[Stored items]
#####

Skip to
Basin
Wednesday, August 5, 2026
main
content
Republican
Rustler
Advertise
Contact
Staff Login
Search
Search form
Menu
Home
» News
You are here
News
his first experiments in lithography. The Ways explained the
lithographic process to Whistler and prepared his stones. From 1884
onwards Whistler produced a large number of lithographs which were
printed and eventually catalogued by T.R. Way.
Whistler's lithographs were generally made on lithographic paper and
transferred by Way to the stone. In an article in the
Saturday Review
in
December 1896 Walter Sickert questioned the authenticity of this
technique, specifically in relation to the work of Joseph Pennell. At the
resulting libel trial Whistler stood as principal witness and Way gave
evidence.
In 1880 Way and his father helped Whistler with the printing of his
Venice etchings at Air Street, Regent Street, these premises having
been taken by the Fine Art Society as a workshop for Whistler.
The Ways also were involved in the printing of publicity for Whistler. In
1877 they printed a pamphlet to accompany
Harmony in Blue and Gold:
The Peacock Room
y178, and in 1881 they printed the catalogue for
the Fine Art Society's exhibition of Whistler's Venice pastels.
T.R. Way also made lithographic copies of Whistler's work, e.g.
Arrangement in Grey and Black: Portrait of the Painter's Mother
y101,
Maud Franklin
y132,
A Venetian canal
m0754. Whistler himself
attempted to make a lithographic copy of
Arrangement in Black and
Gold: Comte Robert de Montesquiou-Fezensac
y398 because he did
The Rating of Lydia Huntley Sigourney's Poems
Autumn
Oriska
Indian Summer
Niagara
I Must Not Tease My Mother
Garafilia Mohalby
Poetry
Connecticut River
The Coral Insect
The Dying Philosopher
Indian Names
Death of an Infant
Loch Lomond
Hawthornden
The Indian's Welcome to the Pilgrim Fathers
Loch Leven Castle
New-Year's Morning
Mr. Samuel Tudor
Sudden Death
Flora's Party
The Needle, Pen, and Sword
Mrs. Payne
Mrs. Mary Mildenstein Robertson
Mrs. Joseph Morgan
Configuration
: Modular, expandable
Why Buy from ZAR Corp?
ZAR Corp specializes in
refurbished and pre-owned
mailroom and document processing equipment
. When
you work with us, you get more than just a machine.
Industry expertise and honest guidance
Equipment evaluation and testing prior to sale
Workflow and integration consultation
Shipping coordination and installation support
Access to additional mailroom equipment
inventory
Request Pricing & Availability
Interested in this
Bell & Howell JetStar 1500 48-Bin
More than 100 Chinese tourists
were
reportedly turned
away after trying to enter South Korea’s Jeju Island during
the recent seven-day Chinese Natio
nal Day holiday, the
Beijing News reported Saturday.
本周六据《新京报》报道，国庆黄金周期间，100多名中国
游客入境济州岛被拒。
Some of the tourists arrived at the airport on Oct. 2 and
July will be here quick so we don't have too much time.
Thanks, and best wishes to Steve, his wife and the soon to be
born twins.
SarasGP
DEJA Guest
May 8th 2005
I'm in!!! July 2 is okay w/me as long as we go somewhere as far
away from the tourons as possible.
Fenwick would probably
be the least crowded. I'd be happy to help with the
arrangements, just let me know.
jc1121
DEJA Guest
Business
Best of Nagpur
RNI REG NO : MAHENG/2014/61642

#####

## How to complete this task
Transcribe the entries word for word, from the very beginning through the line containing "T.R. Way also", with that line included.

## Expected answer
Skip to
Basin
Wednesday, August 5, 2026
main
content
Republican
Rustler
Advertise
Contact
Staff Login
Search
Search form
Menu
Home
» News
You are here
News
his first experiments in lithography. The Ways explained the
lithographic process to Whistler and prepared his stones. From 1884
onwards Whistler produced a large number of lithographs which were
printed and eventually catalogued by T.R. Way.
Whistler's lithographs were generally made on lithographic paper and
transferred by Way to the stone. In an article in the
Saturday Review
in
December 1896 Walter Sickert questioned the authenticity of this
technique, specifically in relation to the work of Joseph Pennell. At the
resulting libel trial Whistler stood as principal witness and Way gave
evidence.
In 1880 Way and his father helped Whistler with the printing of his
Venice etchings at Air Street, Regent Street, these premises having
been taken by the Fine Art Society as a workshop for Whistler.
The Ways also were involved in the printing of publicity for Whistler. In
1877 they printed a pamphlet to accompany
Harmony in Blue and Gold:
The Peacock Room
y178, and in 1881 they printed the catalogue for
the Fine Art Society's exhibition of Whistler's Venice pastels.
T.R. Way also made lithographic copies of Whistler's work, e.g.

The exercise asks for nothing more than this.